A relação entre política, ciência e bioética é verdadeiramente multifacetada e tem sido explorada sob diversas perspectivas. Por exemplo, foi identificado o fenômeno da coautoria política em periódicos de ciência médica, e estratégias para combater isso foram propostas.
Além disso, o impacto da política na saúde e na pesquisa médica tem sido objeto de interesse, com pesquisas explorando os efeitos da democracia na saúde e as implicações da epidemiologia política no bem-estar público. A pandemia de covid-19 enfatizou ainda mais a interseção entre política e ciência médica, com discussões sobre a politização e supressão da ciência no contexto das intervenções em saúde pública. Além disso, foi examinada a influência da liderança política na comunicação, enfatizando o papel de liderança inclusiva na moldagem das respostas de saúde.
A interligação entre política e ciência médica também foi observada no contexto da integridade científica, com discussões sobre o impacto da interferência política na transparência da divulgação científica e na expressão de fatos honestos. Um aspecto particular diz respeito a bioética e política. Nos últimos 10 anos, houve numerosos embates a propósito de um projeto de lei para regular a atividade de pesquisa clínica no Brasil, finalmente aprovado no Congresso Nacional (PL 6007/2023).
Essa atividade engloba os estudos feitos para desenvolver novos tratamentos e comprovar que podem receber registro sanitário para uso em larga escala. Esses estudos são feitos no mundo todo, e o Brasil, embora tenha grande potencial de contribuição, tem participação discreta e até declinante em razão de sua regulamentação complexa e, até certo ponto, única nos países civilizados.
É essa situação que o PL 6007/2023 tem o objetivo de consertar. Mas ele esbarrou numa estrutura política poderosa, montada dentro do Conselho Nacional de Saúde. Esse órgão, criado para supervisionar o SUS e sem ligação de origem com a ética ou com a pesquisa, regula hoje quais pesquisas podem ou não serem feitas no Brasil, quais novos tratamentos os brasileiros podem ter acesso ou não. O Conselho Nacional de Saúde, através da Comissão Nacional de Ética em Pesquisa (Conep), sempre foi contra a proposição de uma lei, desde a primeira proposta feita pela senadora Ana Amélia Lemos em 2014, afirmando ser desnecessária.

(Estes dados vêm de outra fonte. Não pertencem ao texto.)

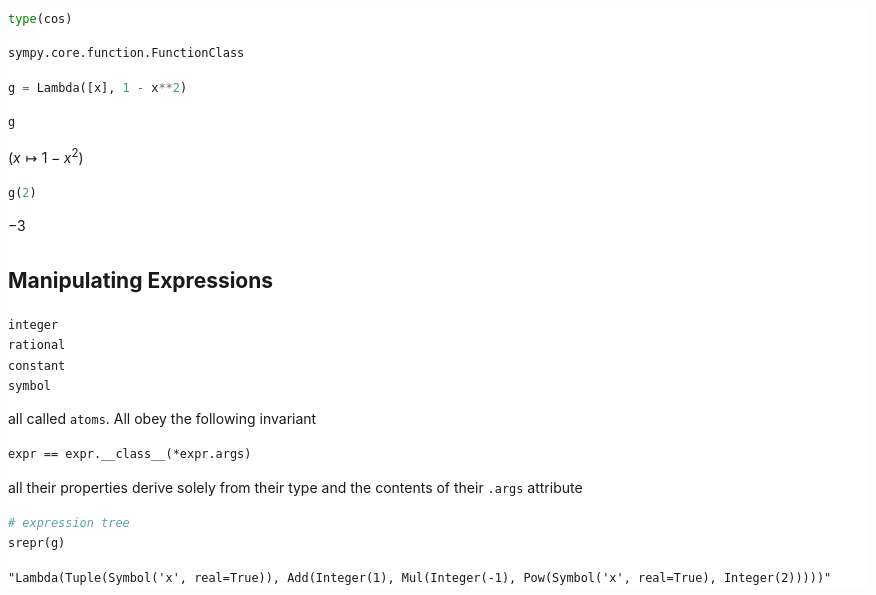 

```python
type(cos)
```




    sympy.core.function.FunctionClass




```python
g = Lambda([x], 1 - x**2)
```


```python
g
```




$\displaystyle \left( x \mapsto 1 - x^{2} \right)$




```python
g(2)
```




$\displaystyle -3$



## Manipulating Expressions

```python
integer
rational
constant
symbol
```

all called `atoms`. All obey the following invariant

`expr == expr.__class__(*expr.args)`

all their properties derive solely from their type and the contents of their `.args` attribute


```python
# expression tree
srepr(g)
```




    "Lambda(Tuple(Symbol('x', real=True)), Add(Integer(1), Mul(Integer(-1), Pow(Symbol('x', real=True), Integer(2)))))"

O projeto de lei, por sua vez, é um pleito antigo das entidades ligadas à pesquisa e, apesar de uma campanha intensa da Conep, o PL venceu em todas as comissões por que passou, foi emendado, modificado e, finalmente, aprovado por grande maioria na Câmara (305 votos de todos os partidos) e unanimemente no Senado Federal. É uma vitória dos pacientes com doenças graves que precisam ter acesso aos avanços da medicina e uma vitória da ciência médica brasileira que venceu aqueles que se aferram ao poder e, para isso, apregoam serem os únicos defensores da nossa população.
Em conclusão, a dualidade entre política e ciência médica engloba uma ampla gama de tópicos, incluindo autoria, intervenções em saúde pública, integridade científica, legislação em saúde e, agora, bioética na pesquisa. A relação intrincada entre política e ciência médica e as amplas implicações dessa dualidade na prestação de cuidados de saúde e pesquisa precisam ser geridas sem fanatismos e paixões.